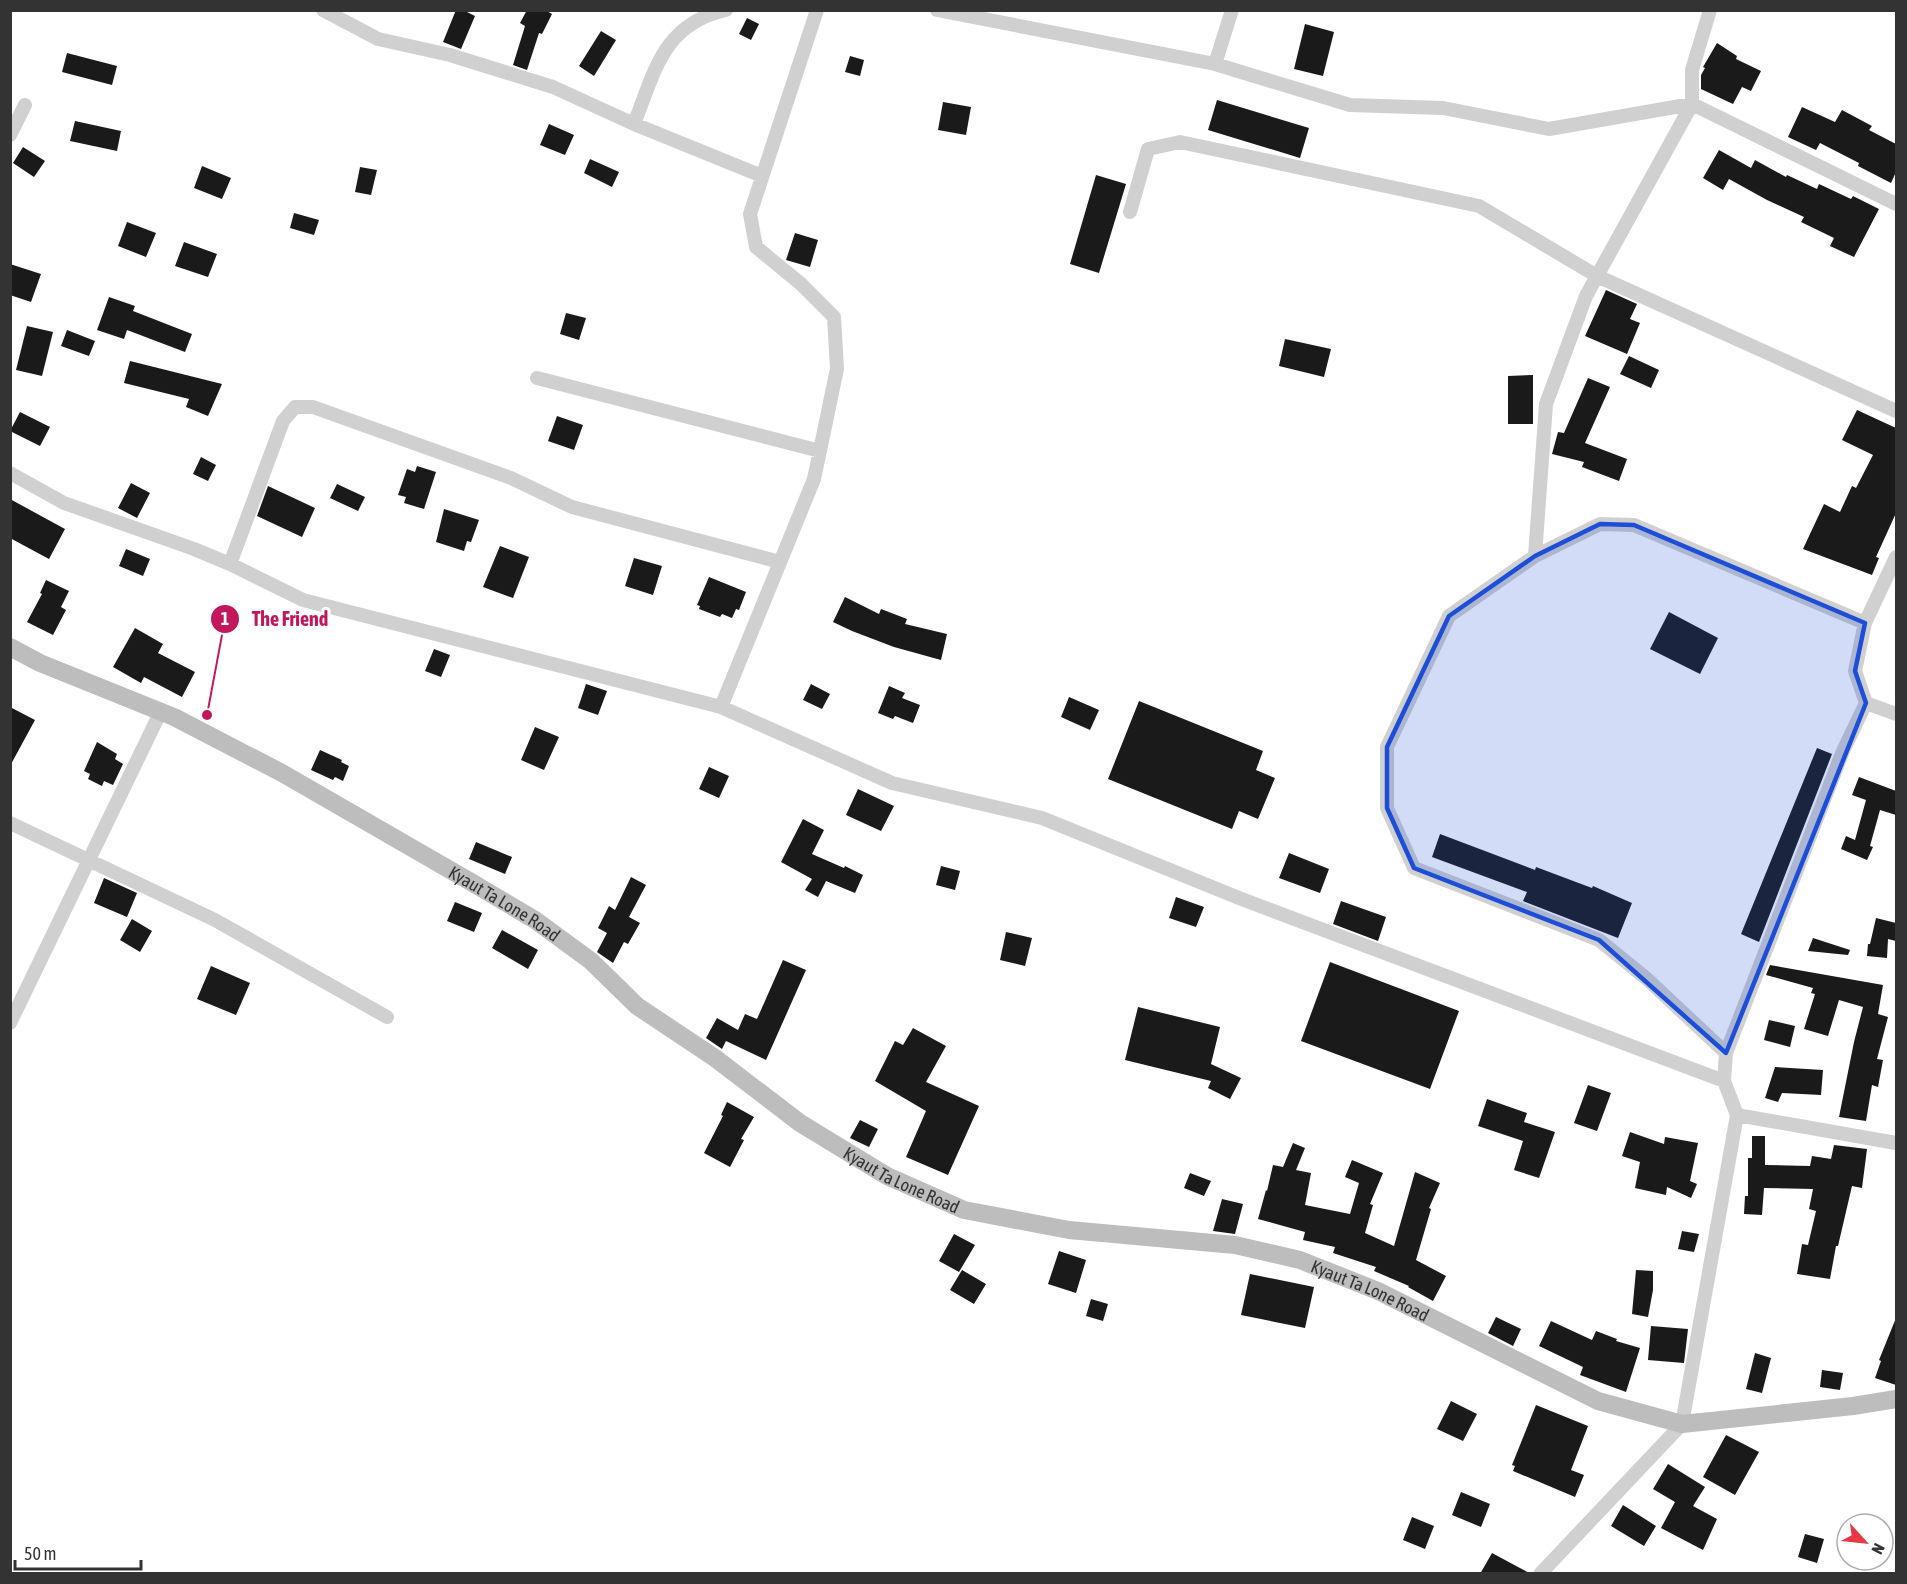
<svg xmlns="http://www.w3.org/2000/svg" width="1907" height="1584" font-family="'Asap Condensed',sans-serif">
<rect width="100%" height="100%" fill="#fff"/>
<path fill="#1a1a1a" d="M456 10H463L475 16 461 49 443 42Z
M527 10H545L552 14 542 34 539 33 527 70 513 65 525 26 520 23Z
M747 18 759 24 751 40 739 34Z
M1305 24 1334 32 1323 76 1294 69Z
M601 31 616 40 594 76 579 66Z
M1717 43 1737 56 1736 59 1761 71 1751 91 1742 87 1733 104 1701 89V75L1705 68 1703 67Z
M67 53 117 66 112 85 62 72Z
M850 56 864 60 860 76 845 72Z
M1217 100 1309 128 1300 158 1208 130Z
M943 102 971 107 966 135 938 130Z
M1802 107 1835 122 1842 110 1872 126 1869 130 1896 144V172L1891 183 1858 166 1859 163 1820 143 1816 150 1788 137Z
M75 121 121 131 117 151 70 141Z
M549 124 574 135 565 155 540 145Z
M23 147 45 161 34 177 13 163Z
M1719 150 1751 168 1755 160 1786 177 1787 175 1817 189 1819 184 1851 199 1853 196 1879 209 1854 257 1830 246 1834 238 1801 222 1804 217 1767 200 1729 179 1723 190 1703 178Z
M590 159 619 172 612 187 584 173Z
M202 166 231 178 222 199 194 188Z
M360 167 377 170 371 195 355 192Z
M1096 175 1126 184 1099 273 1070 264Z
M294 213 319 220 314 235 290 228Z
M127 222 156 233 146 257 118 246Z
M795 233 818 240 810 267 786 260Z
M184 242 217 254 208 277 175 266Z
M10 264 41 274 31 302 10 295Z
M1606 290 1637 304 1630 319 1640 323 1627 354 1585 336Z
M109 297 135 306 133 311 192 334 185 352 127 330 124 339 97 330Z
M566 313 586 318 579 340 560 334Z
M27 326 53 332 42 376 16 370Z
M67 330 95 341 89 356 61 346Z
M1285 339 1331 349 1324 377 1279 366Z
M1629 356 1659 370 1651 388 1620 374Z
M130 361 222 384 208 416 186 407 189 399 124 383Z
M1533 375V424H1508V376Z
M1588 378 1610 387 1585 443 1627 459 1619 481 1582 467 1584 462 1552 454 1558 432 1564 433Z
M1857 410 1896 428V513L1876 557 1879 558 1872 575 1803 549 1824 504 1840 512 1852 486 1856 488 1873 455 1842 440Z
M20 412 50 427 40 446 10 431Z
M557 416 583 425 574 450 548 441Z
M201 457 216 465 208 481 193 474Z
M417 466 436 472 424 509 404 503 406 497 398 495 407 469 415 472Z
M131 483 150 493 137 518 118 508Z
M337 484 365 497 358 511 330 498Z
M268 486 315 508 302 537 257 516Z
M10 499 65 529 49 559 10 538Z
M444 509 479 520 471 542 467 541 464 551 436 542Z
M500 546 529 557 513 598 483 587Z
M126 549 150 559 143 576 119 566Z
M634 558 662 566 653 595 625 586Z
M709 577 746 592 739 610 736 609 732 618 722 614 720 617 699 609 700 606 697 605Z
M46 580 69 591 61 607 66 610 53 635 27 622 42 594 40 593Z
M845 597 879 614 881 609 907 619 905 624 947 634 941 660 894 647 852 631 833 622Z
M1669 612 1718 638 1700 674 1650 649Z
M135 628 163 644 158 653 195 672 182 697 144 677 141 683 113 667Z
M434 649 450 655 441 677 425 671Z
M586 684 607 691 598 715 578 708Z
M811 684 830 694 822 709 803 700Z
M889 686 905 693 902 698 920 705 913 723 895 716 893 719 878 713Z
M1069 697 1099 710 1090 730 1061 717Z
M1139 701 1263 751 1256 770 1275 778 1258 819 1239 811 1232 829 1108 779Z
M10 707 35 720 10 766Z
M535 727 559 737 544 770 521 760Z
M97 742 117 754 115 759 123 764 113 785 104 781 102 786 88 779 90 774 84 771Z
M1817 748 1832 754 1759 942 1741 934Z
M320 750 342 760 341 762 349 766 343 781 335 777 333 780 311 770Z
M709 767 729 776 719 798 699 789Z
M1859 777 1896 791V815L1880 810 1870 846 1873 847 1867 860 1841 849 1846 836 1855 840 1866 800 1852 795Z
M858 789 894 806 881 831 846 815Z
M803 819 824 830 812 854 844 868 845 866 863 875 855 893 826 881 818 897 805 890 812 879 781 862Z
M1440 834 1535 870 1536 867 1592 888 1593 886 1632 903 1618 938 1523 901 1527 892 1432 857Z
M476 842 512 857 505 874 469 859Z
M1289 853 1329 869 1320 893 1279 878Z
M941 866 960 871 955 890 936 885Z
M631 877 646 885 629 917 640 923 628 944 624 942 613 963 597 952 607 933 598 928 609 906 615 910Z
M104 878 137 893 127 917 94 903Z
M1176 897 1204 907 1196 927 1169 918Z
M1341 901 1386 917 1378 941 1333 924Z
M455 902 482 913 474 932 447 921Z
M1876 918 1896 923V941L1888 939 1887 958 1867 956 1868 944H1870Z
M132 919 152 931 140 952 120 940Z
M502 930 538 950 528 969 492 948Z
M1006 932 1032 938 1025 966 1000 960Z
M1813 938 1850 950 1848 955 1808 951Z
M783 960 806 970 766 1060 726 1041 722 1049 706 1038 717 1018 738 1030 745 1014 757 1019Z
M1330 962 1459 1011 1430 1089 1301 1041Z
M1770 965 1883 985 1878 1014 1888 1017 1877 1059 1883 1060 1878 1087 1872 1085 1866 1121 1839 1117 1854 1042 1863 1007 1839 1000 1828 1036 1804 1029 1815 994 1811 993 1813 988 1766 975Z
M211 966 250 983 236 1015 197 999Z
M1138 1007 1220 1027 1211 1064 1241 1078 1230 1099 1208 1088 1211 1081 1125 1060Z
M1769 1020 1795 1026 1790 1047 1764 1040Z
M913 1028 946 1046 926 1082 979 1106 948 1175 906 1157 926 1111 875 1081 895 1041 903 1045Z
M1775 1067 1823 1070 1821 1095 1782 1093 1778 1102 1765 1098Z
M1588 1085 1611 1093 1597 1131 1574 1123Z
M1487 1099 1527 1113 1524 1122 1555 1132 1539 1178 1514 1170 1523 1141 1478 1126Z
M727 1102 754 1117 741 1139 744 1140 730 1167 704 1153 723 1116 721 1115Z
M860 1120 878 1129 869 1147 850 1138Z
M1630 1132 1664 1144 1665 1137 1698 1143 1690 1181 1697 1184 1691 1198 1667 1187 1666 1195 1635 1188 1640 1162 1622 1156Z
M1752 1136H1765V1165L1810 1166 1812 1156 1831 1159 1834 1145 1867 1149 1862 1188 1852 1186 1838 1246H1836L1830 1279 1797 1274 1802 1244 1808 1245 1816 1211 1809 1209 1813 1189 1764 1188 1762 1215 1744 1214 1745 1196H1748V1158H1752Z
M1293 1143 1305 1148 1296 1170 1311 1173 1305 1205 1350 1214 1359 1183 1345 1177 1352 1160 1383 1173 1370 1204 1373 1205 1365 1233 1394 1246 1415 1172 1440 1183 1429 1208 1431 1209 1416 1260 1446 1276 1433 1301 1408 1287 1409 1286 1374 1271 1376 1267 1333 1253 1335 1247 1303 1240 1305 1232 1258 1219 1266 1190 1267 1191 1273 1165 1283 1167Z
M1190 1173 1211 1181 1204 1196 1184 1188Z
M1222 1199 1243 1204 1235 1234 1213 1231Z
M1682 1231 1699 1234 1694 1252 1678 1249Z
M954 1234 975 1245 959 1272 939 1261Z
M1059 1251 1086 1260 1076 1293 1048 1284Z
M962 1270 986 1284 974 1304 950 1290Z
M1636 1270 1653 1271V1290L1648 1317 1632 1314Z
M1250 1274 1314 1287 1305 1328 1241 1315Z
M1091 1299 1108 1304 1103 1321 1086 1316Z
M1496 1317 1521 1329 1513 1346 1488 1333Z
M1896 1318V1385L1875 1378 1881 1361 1879 1360Z
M1551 1321 1592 1340 1596 1331 1617 1339 1616 1341 1640 1348 1626 1392 1580 1375 1583 1367 1539 1346Z
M1651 1326 1688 1329 1684 1363 1648 1360Z
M1755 1353 1771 1358 1762 1393 1746 1389Z
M1822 1370 1843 1373 1840 1390 1820 1387Z
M1451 1401 1477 1414 1463 1441 1437 1429Z
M1536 1405 1588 1426 1571 1470 1584 1475 1575 1497 1513 1471 1515 1466 1512 1465Z
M1726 1435 1759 1452 1735 1495 1703 1477Z
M1668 1464 1705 1487 1693 1506 1717 1519 1703 1550 1661 1528 1675 1502 1653 1489Z
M1461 1492 1490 1504 1481 1527 1452 1515Z
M1623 1505 1656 1526 1644 1546 1611 1526Z
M1412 1517 1434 1526 1425 1549 1403 1540Z
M1805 1534 1824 1539 1817 1563 1798 1557Z
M1492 1553 1531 1574H1480Z"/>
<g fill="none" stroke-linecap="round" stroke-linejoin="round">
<path stroke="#d0d0d0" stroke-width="14" d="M323 10 378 39 450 55 553 87 634 124 762 176
M937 10 1215 64 1350 105 1443 108 1549 129 1692 104 1896 204
M1215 64 1232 10
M634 124C655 71 663 24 726 10
M10 135 25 105
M1130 212 1148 149 1180 142 1479 206 1597 276 1896 411
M537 378 820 451
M10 473 64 503 194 549 230 564 303 600 721 707 892 783 1042 818 1239 898 1724 1081
M1535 556 1546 404 1586 296 1692 104V70L1710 10
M230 564 283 421 295 407H313L511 478 572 507 780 562
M1866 703 1896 714
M721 707 814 479 837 369 834 317 801 284 756 247 750 214 817 10
M10 823 215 920 387 1017
M10 1023 161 711
M1726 1053 1647 979 1599 940 1414 868 1387 808V747L1449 616 1535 556 1600 524 1634 525 1865 623
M1737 1115 1724 1081 1726 1053 1843 751 1866 703 1855 671 1865 623 1896 557
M1540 1574 1682 1424 1737 1115 1896 1143"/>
<path stroke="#bdbdbd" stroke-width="18" id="s1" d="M10 647 40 663 174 717 282 773 471 882 535 920 591 961 637 1006 715 1058 800 1123 887 1176 964 1210 1069 1230 1235 1245 1300 1260 1378 1291 1598 1401 1682 1424 1853 1406 1896 1399"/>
</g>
<path fill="#1d4ed8" fill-opacity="0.2" stroke="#1d4ed8" stroke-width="4.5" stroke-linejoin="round" d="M1600 524 1634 525 1865 623 1855 671 1866 703 1726 1053 1599 940 1414 868 1387 808V747L1449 616 1535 556Z"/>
<g text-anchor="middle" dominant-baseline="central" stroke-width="6" stroke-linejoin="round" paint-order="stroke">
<g font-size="18" fill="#333" stroke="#fff">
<text stroke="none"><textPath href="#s1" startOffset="558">Kyaut Ta Lone Road</textPath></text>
<text stroke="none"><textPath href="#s1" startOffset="1044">Kyaut Ta Lone Road</textPath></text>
<text stroke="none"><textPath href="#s1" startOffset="1530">Kyaut Ta Lone Road</textPath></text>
</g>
</g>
<path fill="none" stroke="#c2185b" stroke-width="2" d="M207 715L225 619"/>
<g fill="#c2185b" stroke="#fff" stroke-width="2">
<circle cx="207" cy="715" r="6"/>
<circle cx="225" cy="619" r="15"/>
</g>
<g font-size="18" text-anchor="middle" font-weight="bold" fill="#fff">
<text x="225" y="625">1</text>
</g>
<g font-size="20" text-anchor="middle" font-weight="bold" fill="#c2185b" stroke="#fff" stroke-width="6" stroke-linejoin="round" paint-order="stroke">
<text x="290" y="626">The Friend</text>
</g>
<rect width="1907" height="1584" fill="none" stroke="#333333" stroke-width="24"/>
<g transform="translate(1865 1542) rotate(117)"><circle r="28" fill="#ffffff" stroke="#adadad" stroke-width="1.5"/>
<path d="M0-4.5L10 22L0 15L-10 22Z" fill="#e63946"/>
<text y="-9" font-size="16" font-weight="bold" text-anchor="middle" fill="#333333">N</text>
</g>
<path d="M15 1560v9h126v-9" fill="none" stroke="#333333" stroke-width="3"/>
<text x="24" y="1560" font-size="18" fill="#333333" stroke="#ffffff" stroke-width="4.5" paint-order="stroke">50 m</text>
</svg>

==============================

Task to complete: The required output is every line above from the one with "M795 233 818 240 810 267 786 260Z" down to the one with "M476 842 512 857 505 874 469 859Z", restated word for word, ends included.

Result:
M795 233 818 240 810 267 786 260Z
M184 242 217 254 208 277 175 266Z
M10 264 41 274 31 302 10 295Z
M1606 290 1637 304 1630 319 1640 323 1627 354 1585 336Z
M109 297 135 306 133 311 192 334 185 352 127 330 124 339 97 330Z
M566 313 586 318 579 340 560 334Z
M27 326 53 332 42 376 16 370Z
M67 330 95 341 89 356 61 346Z
M1285 339 1331 349 1324 377 1279 366Z
M1629 356 1659 370 1651 388 1620 374Z
M130 361 222 384 208 416 186 407 189 399 124 383Z
M1533 375V424H1508V376Z
M1588 378 1610 387 1585 443 1627 459 1619 481 1582 467 1584 462 1552 454 1558 432 1564 433Z
M1857 410 1896 428V513L1876 557 1879 558 1872 575 1803 549 1824 504 1840 512 1852 486 1856 488 1873 455 1842 440Z
M20 412 50 427 40 446 10 431Z
M557 416 583 425 574 450 548 441Z
M201 457 216 465 208 481 193 474Z
M417 466 436 472 424 509 404 503 406 497 398 495 407 469 415 472Z
M131 483 150 493 137 518 118 508Z
M337 484 365 497 358 511 330 498Z
M268 486 315 508 302 537 257 516Z
M10 499 65 529 49 559 10 538Z
M444 509 479 520 471 542 467 541 464 551 436 542Z
M500 546 529 557 513 598 483 587Z
M126 549 150 559 143 576 119 566Z
M634 558 662 566 653 595 625 586Z
M709 577 746 592 739 610 736 609 732 618 722 614 720 617 699 609 700 606 697 605Z
M46 580 69 591 61 607 66 610 53 635 27 622 42 594 40 593Z
M845 597 879 614 881 609 907 619 905 624 947 634 941 660 894 647 852 631 833 622Z
M1669 612 1718 638 1700 674 1650 649Z
M135 628 163 644 158 653 195 672 182 697 144 677 141 683 113 667Z
M434 649 450 655 441 677 425 671Z
M586 684 607 691 598 715 578 708Z
M811 684 830 694 822 709 803 700Z
M889 686 905 693 902 698 920 705 913 723 895 716 893 719 878 713Z
M1069 697 1099 710 1090 730 1061 717Z
M1139 701 1263 751 1256 770 1275 778 1258 819 1239 811 1232 829 1108 779Z
M10 707 35 720 10 766Z
M535 727 559 737 544 770 521 760Z
M97 742 117 754 115 759 123 764 113 785 104 781 102 786 88 779 90 774 84 771Z
M1817 748 1832 754 1759 942 1741 934Z
M320 750 342 760 341 762 349 766 343 781 335 777 333 780 311 770Z
M709 767 729 776 719 798 699 789Z
M1859 777 1896 791V815L1880 810 1870 846 1873 847 1867 860 1841 849 1846 836 1855 840 1866 800 1852 795Z
M858 789 894 806 881 831 846 815Z
M803 819 824 830 812 854 844 868 845 866 863 875 855 893 826 881 818 897 805 890 812 879 781 862Z
M1440 834 1535 870 1536 867 1592 888 1593 886 1632 903 1618 938 1523 901 1527 892 1432 857Z
M476 842 512 857 505 874 469 859Z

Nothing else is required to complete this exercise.